Render the lines below as a numbered list, from the first line through the line containing "Image (title printed", that line included, and omit any blank lines.
######
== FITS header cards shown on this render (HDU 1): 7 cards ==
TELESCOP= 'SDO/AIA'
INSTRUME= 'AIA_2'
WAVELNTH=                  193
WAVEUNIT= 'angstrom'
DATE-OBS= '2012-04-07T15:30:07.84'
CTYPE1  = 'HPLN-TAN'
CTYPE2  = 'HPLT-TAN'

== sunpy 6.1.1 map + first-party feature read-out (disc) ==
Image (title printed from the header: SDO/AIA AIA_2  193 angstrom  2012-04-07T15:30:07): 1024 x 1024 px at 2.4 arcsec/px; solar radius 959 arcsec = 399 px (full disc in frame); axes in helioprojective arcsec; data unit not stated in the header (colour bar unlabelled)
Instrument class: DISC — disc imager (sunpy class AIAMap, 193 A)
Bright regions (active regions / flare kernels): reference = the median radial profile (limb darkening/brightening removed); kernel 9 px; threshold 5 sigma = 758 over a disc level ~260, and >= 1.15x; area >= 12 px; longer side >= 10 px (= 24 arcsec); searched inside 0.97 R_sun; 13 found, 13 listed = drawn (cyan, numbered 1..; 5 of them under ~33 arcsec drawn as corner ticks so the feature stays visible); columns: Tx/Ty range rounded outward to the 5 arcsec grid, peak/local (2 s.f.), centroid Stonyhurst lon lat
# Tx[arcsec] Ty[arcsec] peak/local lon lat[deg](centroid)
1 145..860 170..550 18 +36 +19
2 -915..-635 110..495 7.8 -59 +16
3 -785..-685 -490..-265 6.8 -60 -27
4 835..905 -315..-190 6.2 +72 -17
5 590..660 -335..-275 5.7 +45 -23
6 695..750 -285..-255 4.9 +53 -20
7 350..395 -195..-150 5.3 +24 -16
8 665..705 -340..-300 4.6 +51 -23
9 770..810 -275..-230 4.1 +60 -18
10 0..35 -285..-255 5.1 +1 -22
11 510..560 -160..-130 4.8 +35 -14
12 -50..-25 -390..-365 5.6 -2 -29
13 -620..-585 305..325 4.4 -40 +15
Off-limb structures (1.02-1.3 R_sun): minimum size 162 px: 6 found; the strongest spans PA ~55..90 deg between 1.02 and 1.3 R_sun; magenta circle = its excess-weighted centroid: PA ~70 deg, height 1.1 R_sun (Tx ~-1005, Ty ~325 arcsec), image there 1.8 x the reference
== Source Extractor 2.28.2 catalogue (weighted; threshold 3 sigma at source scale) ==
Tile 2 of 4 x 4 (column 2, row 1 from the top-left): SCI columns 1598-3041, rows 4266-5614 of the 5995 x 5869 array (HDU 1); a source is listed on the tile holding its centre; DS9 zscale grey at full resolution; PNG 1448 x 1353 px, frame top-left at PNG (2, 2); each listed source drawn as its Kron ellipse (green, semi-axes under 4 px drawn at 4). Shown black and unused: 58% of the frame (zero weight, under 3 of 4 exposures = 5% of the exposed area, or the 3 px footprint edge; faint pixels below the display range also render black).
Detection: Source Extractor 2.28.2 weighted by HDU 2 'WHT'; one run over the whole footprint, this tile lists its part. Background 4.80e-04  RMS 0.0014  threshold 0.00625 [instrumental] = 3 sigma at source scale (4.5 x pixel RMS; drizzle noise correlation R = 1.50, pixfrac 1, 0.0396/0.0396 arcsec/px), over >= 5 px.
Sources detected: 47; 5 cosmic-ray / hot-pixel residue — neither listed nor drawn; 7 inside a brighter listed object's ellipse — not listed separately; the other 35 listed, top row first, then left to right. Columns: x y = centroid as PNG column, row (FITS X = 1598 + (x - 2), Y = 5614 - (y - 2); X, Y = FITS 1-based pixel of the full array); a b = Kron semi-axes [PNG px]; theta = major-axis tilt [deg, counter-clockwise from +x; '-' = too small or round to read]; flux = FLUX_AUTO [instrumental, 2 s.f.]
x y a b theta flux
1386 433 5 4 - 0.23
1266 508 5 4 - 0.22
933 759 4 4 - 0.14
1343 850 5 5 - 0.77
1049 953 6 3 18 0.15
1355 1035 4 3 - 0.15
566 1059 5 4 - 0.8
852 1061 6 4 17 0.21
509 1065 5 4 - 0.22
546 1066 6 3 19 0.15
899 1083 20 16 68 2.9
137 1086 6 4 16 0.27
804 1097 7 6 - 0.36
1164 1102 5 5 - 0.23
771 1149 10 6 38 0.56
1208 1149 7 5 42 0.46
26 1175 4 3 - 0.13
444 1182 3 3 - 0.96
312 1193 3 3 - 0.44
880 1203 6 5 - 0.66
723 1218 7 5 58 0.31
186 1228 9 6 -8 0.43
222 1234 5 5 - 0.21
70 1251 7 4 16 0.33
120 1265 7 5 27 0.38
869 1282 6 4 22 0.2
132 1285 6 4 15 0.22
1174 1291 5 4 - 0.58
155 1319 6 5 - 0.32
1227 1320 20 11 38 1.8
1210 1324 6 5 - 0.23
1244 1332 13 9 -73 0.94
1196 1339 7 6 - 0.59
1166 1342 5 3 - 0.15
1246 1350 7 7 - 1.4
######
# IN RESPONSE
1. == FITS header cards shown on this render (HDU 1): 7 cards ==
2. TELESCOP= 'SDO/AIA'
3. INSTRUME= 'AIA_2'
4. WAVELNTH=                  193
5. WAVEUNIT= 'angstrom'
6. DATE-OBS= '2012-04-07T15:30:07.84'
7. CTYPE1  = 'HPLN-TAN'
8. CTYPE2  = 'HPLT-TAN'
9. == sunpy 6.1.1 map + first-party feature read-out (disc) ==
10. Image (title printed from the header: SDO/AIA AIA_2  193 angstrom  2012-04-07T15:30:07): 1024 x 1024 px at 2.4 arcsec/px; solar radius 959 arcsec = 399 px (full disc in frame); axes in helioprojective arcsec; data unit not stated in the header (colour bar unlabelled)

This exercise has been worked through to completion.